3. Aristotle admitted that this principle did not hold in all cases. For example, it did not hold for things universally recognized as bad, such as adultery, theft, and murder. Same at Book 2, part 6.

4. U.S. Office of Strategic Services, The Nazi Master Plan, Annex 4: The Persecution of the Christian Churches, July 6, 1945, published in Rutgers Journal of Law and Religion, Winter 2001 (“[T]he destruction of Christianity was explicitly recognized as a purpose of the National Socialist movement.”); George Lachmann Mosse, Nazi Culture: Intellectual, Cultural, and Social Life in the Third Reich, 2003, p. 240 (“Had the Nazis won the war their ecclesiastical policies would have gone . . . to the utter destruction of both the Protestant and Catholic Church.”). It is well-documented that Hitler was an atheist.

5. Jonathan Haidt, The Happiness Hypothesis: Finding Modern Truth in Ancient Wisdom, 2006, p. 188.

 

2 thoughts on “Morality and ethics – part 5

  1. 1) How about “minimize the resources that you and your descendants use”?
    This probably conflicts with “have more children.”

    2) Not being remembered in 1000 years doesn’t mean you didn’t have a lasting impact, good or bad. And what long-term impact do we have through our children? Maybe they will inherit some of your values, but their great-grandchildren won’t. 1000 years is 40 generations, so genetic impact is diluted to one-trillionth of your genome. But, all else being equal, having four kids means twice the resource consumption, forever, as if you had two. See point 1.

    Thanks for the list of non-Christian presidents!

    1. The list is prioritized in rough order of importance. Having more children thus takes precedence, so long as you and your family are also minimizing resource use for the number of people in the family. I think most people would agree with my ordering of priorities. If minimizing resource usage were the most important moral good, then you shouldn’t have ANY children. Going further, if minimizing resources were the highest good, then morality would seem to demand that you kill yourself to eliminate the resources you are using right now. Obviously there are other moral considerations beyond just resource usage.

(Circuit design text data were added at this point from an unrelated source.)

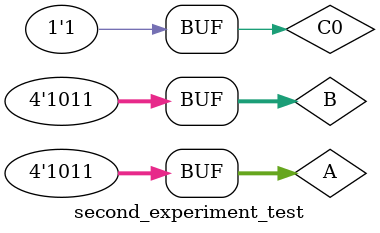
<source format=v>
`timescale 1ns / 1ps


module second_experiment_test;

	// Inputs
	reg [3:0] A;
	reg [3:0] B;
	reg C0;

	// Outputs
	wire [3:0] F;
	wire C4;

	// Instantiate the Unit Under Test (UUT)
	second_experiment_first uut (
		.A(A), 
		.B(B), 
		.F(F), 
		.C4(C4), 
		.C0(C0)
	);

	initial begin
		// Initialize Inputs
		A = 4'b1000;
		B = 4'b1000;
		C0 = 1;

		// Wait 100 ns for global reset to finish
		#100;
		A = 4'b1001;
		B = 4'b1001;
		C0 = 1;
        
		// Add stimulus here
		#100;
		A = 4'b1011;
		B = 4'b1011;
		C0 = 1;
        
	end
      
endmodule


</source>
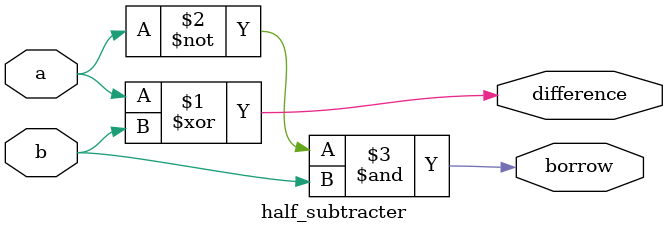
<source format=v>
module Half_subtracter_tb_behavioural();
  reg  a, b;
  wire  difference, borrow;
  behavioural_half_subtracter_circket a1(a,b,difference,borrow);
  initial begin
     $dumpfile("dump.vcd");
    $dumpvars;
    #100 $finish;
  end 
  initial
    begin
  a = 0; b =0;
      $monitor ("a=%0b b=%0b difference=%0b borrow=%0b", a,b,difference,borrow);  
  #5; a = 0; b =1;
  #5; a = 1; b =0;
  #5; a = 1; b =1;
  #5;
    end
endmodule




// Design Code for Half Subtractor Behavioural
module behavioural_half_subtracter_circket(a,b,difference,borrow);
  input a,b ;
  output difference,borrow ;
  reg difference,borrow;
  always @ (a,b)
    begin
       if (a==1'b0 && b==1'b0)
         begin 
           difference = 1'b0;
           borrow = 1'b0;
         end
      else if (a==1'b1 && b==1'b0)
        begin
         difference = 1'b1;
         borrow = 1'b0;
        end
      else if (a==1'b0 && b==1'b1)
        begin
         difference = 1'b1;
         borrow = 1'b1;
        end
       else 
         begin
           difference = 1'b0;
           borrow = 1'b0;
         end
    end
endmodule   













// Verilog Code for Full Subtractor Behavioural
module test_full_subtractor_circkt_behavioural;
  reg a, b,c;
  wire difference , borrow;
  full_subtracter_circkt_behavioural a1(a, b, c, difference, borrow);
  initial begin
    $dumpfile("dump.vcd");
    $dumpvars;
    #100 $finish;
  end
initial
begin
a=0; b=0; c=0;
  $monitor ("a=%0b b=%0b c=%0b difference=%0b borrow=%0b", a, b, c,difference,borrow);
#5 a=0; b=0; c=1;
#5 a=0; b=1; c=0;
#5 a=0; b=1; c=1;
#5 a=1; b=0; c=0;
#5 a=1; b=0; c=1;
#5 a=1; b=1; c=0;
#5 a=1; b=1; c=1;
  
end
endmodule




// Design Code for Full Subtractor Behavioural
module full_subtracter_circkt_behavioural (a, b, c, difference, borrow);
  input a,b,c;
  output difference , borrow;
  reg difference , borrow;
  always @(a,b,c)
    begin
      if(a==1'b0 && b==1'b0 && c==1'b0)
        begin
          difference =0;
          borrow =0;
        end
      else if(a==1'b0 && b==1'b0 && c==1'b1)
        begin
          difference =1;
          borrow =1;
        end
      else if(a==1'b0 && b==1'b1 && c==1'b0)
        begin 
          difference =1;
          borrow =1;
        end
      else if(a==1'b0 && b==1'b1 && c==1'b1)
        begin
          difference =0;
          borrow =1;
        end
      else if(a==1'b1 && b==1'b0 && c==1'b0)
        begin
          difference =1;
          borrow =0;
        end
      else if(a==1'b1 && b==1'b0 && c==1'b1)
        begin
          difference =0;
          borrow =0;
        end
      else if(a==1'b1 && b==1'b1 && c==1'b0)
        begin 
          difference =0;
          borrow =0;
        end
      else
        begin
          difference =1;
          borrow =1;
        end
    end
endmodule











// Verilog Code for Full Subtractor Dataflow
module test_full_subtractor_circkt_dataflow;
  reg a, b,c;
  wire difference , borrow;
  qfull_subtracter_circkt a1(a, b, c, difference, borrow);
  initial begin
    $dumpfile("dump.vcd");
    $dumpvars;
    #100 $finish;
  end
initial
begin
a=0; b=0; c=0;
  $monitor ("a=%0b b=%0b c=%0b difference=%0b borrow=%0b", a, b, c,difference,borrow);
#5 a=0; b=0; c=1;
#5 a=0; b=1; c=0;
#5 a=0; b=1; c=1;
#5 a=1; b=0; c=0;
#5 a=1; b=0; c=1;
#5 a=1; b=1; c=0;
#5 a=1; b=1; c=1;
  
end
endmodule


// Design Code for Full Subtractor Dataflow
module qfull_subtracter_circkt (a, b, c,difference,borrow);
  input a,b,c;
  output difference,borrow;
  assign difference = (a^b)^c;
  assign borrow = (((~a)&b)||(b&c)||((~a)&c));
endmodule











// Verilog Code for Half Subtractor Dataflow
module Half_subtractor_tb;
  reg  a, b;
  wire  difference, borrow;
  half_subtracter a1(a,b,difference,borrow);
  initial begin
    $dumpfile("dump.vcd");
    $dumpvars;
    #100 $finish;
  end 
  initial
    begin
     a = 0; b =0;
      $monitor ("a=%0b b=%0b difference=%0b borrow=%0b", a,b,difference,borrow);  
  #5; a = 0; b =1;
  #5; a = 1; b =0;
  #5; a = 1; b =1;
    end
endmodule


// Design Code for Half Subtractor Dataflow
module half_subtracter (a,b,difference,borrow);
  output difference, borrow;
  input a, b;
  assign difference = a ^ b;
  assign borrow = ((~a) & b); 
endmodule

</source>
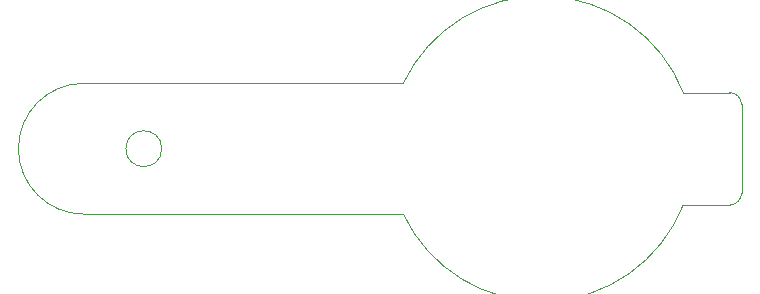
<source format=gm1>
%TF.GenerationSoftware,KiCad,Pcbnew,9.0.5*%
%TF.CreationDate,2025-11-10T11:20:35-08:00*%
%TF.ProjectId,project1_LED_Torch,70726f6a-6563-4743-915f-4c45445f546f,-*%
%TF.SameCoordinates,Original*%
%TF.FileFunction,Profile,NP*%
%FSLAX46Y46*%
G04 Gerber Fmt 4.6, Leading zero omitted, Abs format (unit mm)*
G04 Created by KiCad (PCBNEW 9.0.5) date 2025-11-10 11:20:35*
%MOMM*%
%LPD*%
G01*
G04 APERTURE LIST*
%TA.AperFunction,Profile*%
%ADD10C,0.050000*%
%TD*%
G04 APERTURE END LIST*
D10*
X118110000Y-147066000D02*
X145161000Y-147066000D01*
X124708824Y-141528800D02*
G75*
G02*
X121671176Y-141528800I-1518824J0D01*
G01*
X121671176Y-141528800D02*
G75*
G02*
X124708824Y-141528800I1518824J0D01*
G01*
X168867276Y-146287090D02*
G75*
G02*
X145161000Y-147066000I-12022276J4758290D01*
G01*
X172800000Y-136779000D02*
G75*
G02*
X173799100Y-137778090I0J-999100D01*
G01*
X118110000Y-147066000D02*
G75*
G02*
X118110000Y-135991600I0J5537200D01*
G01*
X173799090Y-145288000D02*
X173799090Y-137782570D01*
X145161000Y-135991600D02*
G75*
G02*
X168870180Y-136777853I11684000J-5537200D01*
G01*
X173799090Y-145288000D02*
G75*
G02*
X172800000Y-146287090I-999090J0D01*
G01*
X168867276Y-136779000D02*
X172800000Y-136779000D01*
X118110000Y-135991600D02*
X145161000Y-135991600D01*
X168867276Y-146287090D02*
X172800000Y-146287090D01*
M02*

</source>
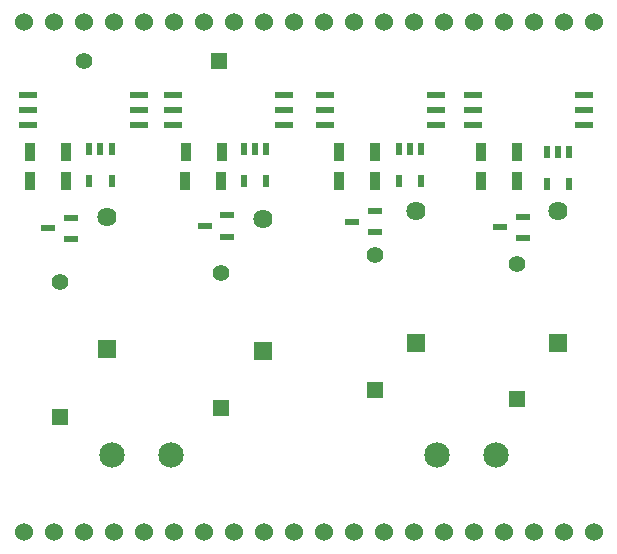
<source format=gbr>
%TF.GenerationSoftware,KiCad,Pcbnew,8.0.8*%
%TF.CreationDate,2025-03-10T22:00:58-04:00*%
%TF.ProjectId,PWM Module 2.0,50574d20-4d6f-4647-956c-6520322e302e,rev?*%
%TF.SameCoordinates,Original*%
%TF.FileFunction,Soldermask,Top*%
%TF.FilePolarity,Negative*%
%FSLAX46Y46*%
G04 Gerber Fmt 4.6, Leading zero omitted, Abs format (unit mm)*
G04 Created by KiCad (PCBNEW 8.0.8) date 2025-03-10 22:00:58*
%MOMM*%
%LPD*%
G01*
G04 APERTURE LIST*
%ADD10R,0.508000X0.977900*%
%ADD11R,1.270000X0.558800*%
%ADD12R,0.855600X1.600000*%
%ADD13C,2.154000*%
%ADD14R,1.625600X1.625600*%
%ADD15C,1.625600*%
%ADD16C,1.524000*%
%ADD17R,1.397000X1.397000*%
%ADD18C,1.397000*%
%ADD19R,1.524000X0.533400*%
G04 APERTURE END LIST*
D10*
%TO.C,U7*%
X159841502Y-36169500D03*
X158891501Y-36169500D03*
X157941500Y-36169500D03*
X157941500Y-38900000D03*
X159841502Y-38900000D03*
%TD*%
D11*
%TO.C,Q2*%
X169640000Y-43594998D03*
X169640000Y-41765000D03*
X167709600Y-42679999D03*
%TD*%
D12*
%TO.C,C4*%
X166084398Y-38900000D03*
X169140000Y-38900000D03*
%TD*%
%TO.C,C2*%
X152913699Y-38900000D03*
X155969301Y-38900000D03*
%TD*%
D13*
%TO.C,J3*%
X187400000Y-62100000D03*
X192400000Y-62100000D03*
%TD*%
D14*
%TO.C,D4*%
X159441500Y-53076000D03*
D15*
X159441500Y-41900000D03*
%TD*%
D14*
%TO.C,D1*%
X185640000Y-52576000D03*
D15*
X185640000Y-41400000D03*
%TD*%
D11*
%TO.C,Q3*%
X194640000Y-43729998D03*
X194640000Y-41900000D03*
X192709600Y-42814999D03*
%TD*%
D16*
%TO.C,J5*%
X152400000Y-25400000D03*
X154940000Y-25400000D03*
X157480000Y-25400000D03*
X160020000Y-25400000D03*
X162560000Y-25400000D03*
X165100000Y-25400000D03*
X167640000Y-25400000D03*
X170180000Y-25400000D03*
X172720000Y-25400000D03*
X175260000Y-25400000D03*
X177800000Y-25400000D03*
X180340000Y-25400000D03*
X182880000Y-25400000D03*
X185420000Y-25400000D03*
X187960000Y-25400000D03*
X190500000Y-25400000D03*
X193040000Y-25400000D03*
X195580000Y-25400000D03*
X198120000Y-25400000D03*
X200660000Y-25400000D03*
%TD*%
D17*
%TO.C,R5*%
X168965000Y-28750000D03*
D18*
X157535000Y-28750000D03*
%TD*%
D13*
%TO.C,J2*%
X159900000Y-62100000D03*
X164900000Y-62100000D03*
%TD*%
D10*
%TO.C,U5*%
X198590001Y-36400000D03*
X197640000Y-36400000D03*
X196689999Y-36400000D03*
X196689999Y-39130500D03*
X198590001Y-39130500D03*
%TD*%
D12*
%TO.C,C3*%
X166112199Y-36400000D03*
X169167801Y-36400000D03*
%TD*%
%TO.C,C5*%
X179084398Y-36400000D03*
X182140000Y-36400000D03*
%TD*%
%TO.C,C6*%
X179084398Y-38900000D03*
X182140000Y-38900000D03*
%TD*%
D11*
%TO.C,Q4*%
X156371900Y-43814999D03*
X156371900Y-41985001D03*
X154441500Y-42900000D03*
%TD*%
D14*
%TO.C,D3*%
X197640000Y-52576000D03*
D15*
X197640000Y-41400000D03*
%TD*%
D17*
%TO.C,R3*%
X194140000Y-57330000D03*
D18*
X194140000Y-45900000D03*
%TD*%
D19*
%TO.C,U2*%
X187339000Y-34170000D03*
X187339000Y-32900000D03*
X187339000Y-31630000D03*
X177941000Y-31630000D03*
X177941000Y-32900000D03*
X177941000Y-34170000D03*
%TD*%
D12*
%TO.C,C1*%
X152941500Y-36400000D03*
X155997102Y-36400000D03*
%TD*%
D19*
%TO.C,U6*%
X199839000Y-34170000D03*
X199839000Y-32900000D03*
X199839000Y-31630000D03*
X190441000Y-31630000D03*
X190441000Y-32900000D03*
X190441000Y-34170000D03*
%TD*%
D12*
%TO.C,C7*%
X191084398Y-36400000D03*
X194140000Y-36400000D03*
%TD*%
D17*
%TO.C,R1*%
X182140000Y-56615000D03*
D18*
X182140000Y-45185000D03*
%TD*%
D17*
%TO.C,R4*%
X155441500Y-58830000D03*
D18*
X155441500Y-47400000D03*
%TD*%
D10*
%TO.C,U3*%
X172941500Y-36169500D03*
X171991499Y-36169500D03*
X171041498Y-36169500D03*
X171041498Y-38900000D03*
X172941500Y-38900000D03*
%TD*%
D11*
%TO.C,Q1*%
X182140000Y-43229998D03*
X182140000Y-41400000D03*
X180209600Y-42314999D03*
%TD*%
D17*
%TO.C,R2*%
X169140000Y-58115000D03*
D18*
X169140000Y-46685000D03*
%TD*%
D19*
%TO.C,U8*%
X162140500Y-34170000D03*
X162140500Y-32900000D03*
X162140500Y-31630000D03*
X152742500Y-31630000D03*
X152742500Y-32900000D03*
X152742500Y-34170000D03*
%TD*%
D10*
%TO.C,U1*%
X186040002Y-36169500D03*
X185090001Y-36169500D03*
X184140000Y-36169500D03*
X184140000Y-38900000D03*
X186040002Y-38900000D03*
%TD*%
D14*
%TO.C,D2*%
X172640000Y-53289500D03*
D15*
X172640000Y-42113500D03*
%TD*%
D19*
%TO.C,U4*%
X174441500Y-34170000D03*
X174441500Y-32900000D03*
X174441500Y-31630000D03*
X165043500Y-31630000D03*
X165043500Y-32900000D03*
X165043500Y-34170000D03*
%TD*%
D16*
%TO.C,J5*%
X152400000Y-68580000D03*
X154940000Y-68580000D03*
X157480000Y-68580000D03*
X160020000Y-68580000D03*
X162560000Y-68580000D03*
X165100000Y-68580000D03*
X167640000Y-68580000D03*
X170180000Y-68580000D03*
X172720000Y-68580000D03*
X175260000Y-68580000D03*
X177800000Y-68580000D03*
X180340000Y-68580000D03*
X182880000Y-68580000D03*
X185420000Y-68580000D03*
X187960000Y-68580000D03*
X190500000Y-68580000D03*
X193040000Y-68580000D03*
X195580000Y-68580000D03*
X198120000Y-68580000D03*
X200660000Y-68580000D03*
%TD*%
D12*
%TO.C,C8*%
X191084398Y-38900000D03*
X194140000Y-38900000D03*
%TD*%
M02*

</source>
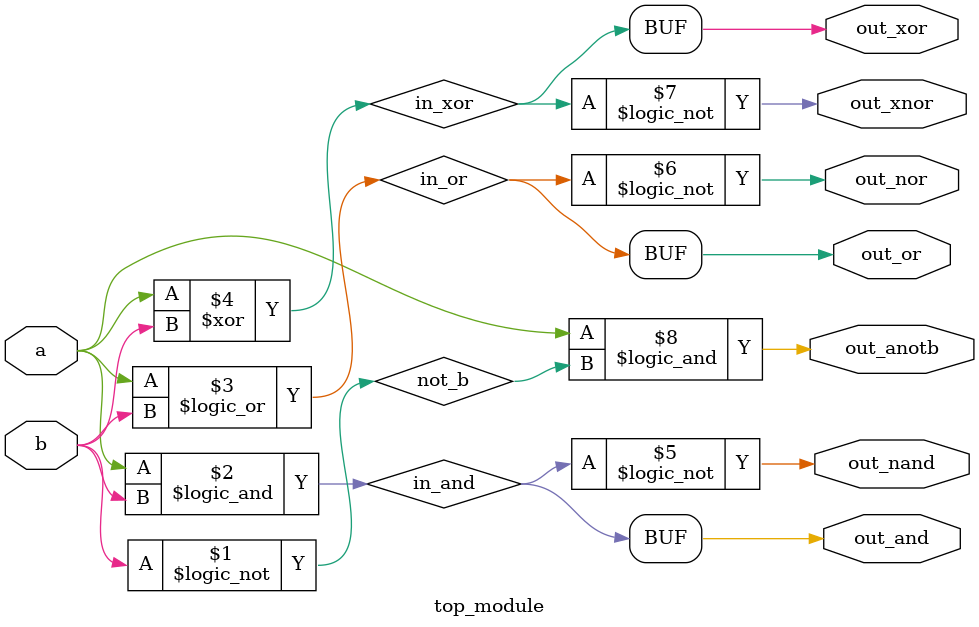
<source format=v>
module top_module( 
    input a, b,
    output out_and,
    output out_or,
    output out_xor,
    output out_nand,
    output out_nor,
    output out_xnor,
    output out_anotb
);

    wire in_and, in_or, in_xor, not_b;
    
    assign not_b = !b;
    assign in_and = a && b;
    assign in_or = a || b;
    assign in_xor = a ^ b;
    
    assign out_and = in_and;
    assign out_or = in_or;
    assign out_xor = in_xor;
    
    assign out_nand = ! in_and;
    assign out_nor = ! in_or;
    assign out_xnor = ! in_xor;
    
    assign out_anotb = a && not_b;
endmodule

</source>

      As to why having more children is a moral good, I would suggest you read “Selfish Reasons to Have More Kids” by Bryan Caplan. My reasoning in including it in my list is this: many (if not most) of your personal traits are heritable to a significant degree. Your children are likely to be similar to you. If you are a good person who is contributing to society, then having more kids will most likely increase the number of good, contributing members of society. Having four kids thus means twice as many people with positive traits in the next generation than would be there otherwise. Based on the economic trends from the last two centuries, intelligent, hardworking people have been able to increase their productivity at much higher rates than the rate of population expansion. Productivity gains and technology advances can make the total size of the available resource pie bigger. We can learn to make use of previously unavailable resources, or to use currently available resources more efficiently, making it possible to produce more goods while maintaining or reducing our impact. Thus, having more kids can be a net positive both for society and the environment. Of course, it is not possible to have such productivity gains forever. There are limitations imposed by physical laws on how big the economy can get — there is only so much energy available in any given amount of matter. But the time when we reach those kinds of limits seems to be a long way off. And by that time, it is entirely likely that space colonization will have become feasible such that human expansion could continue unabated. If we did reach the limits of economic and human population growth, then I would completely agree that the priorities in my list should then be reordered.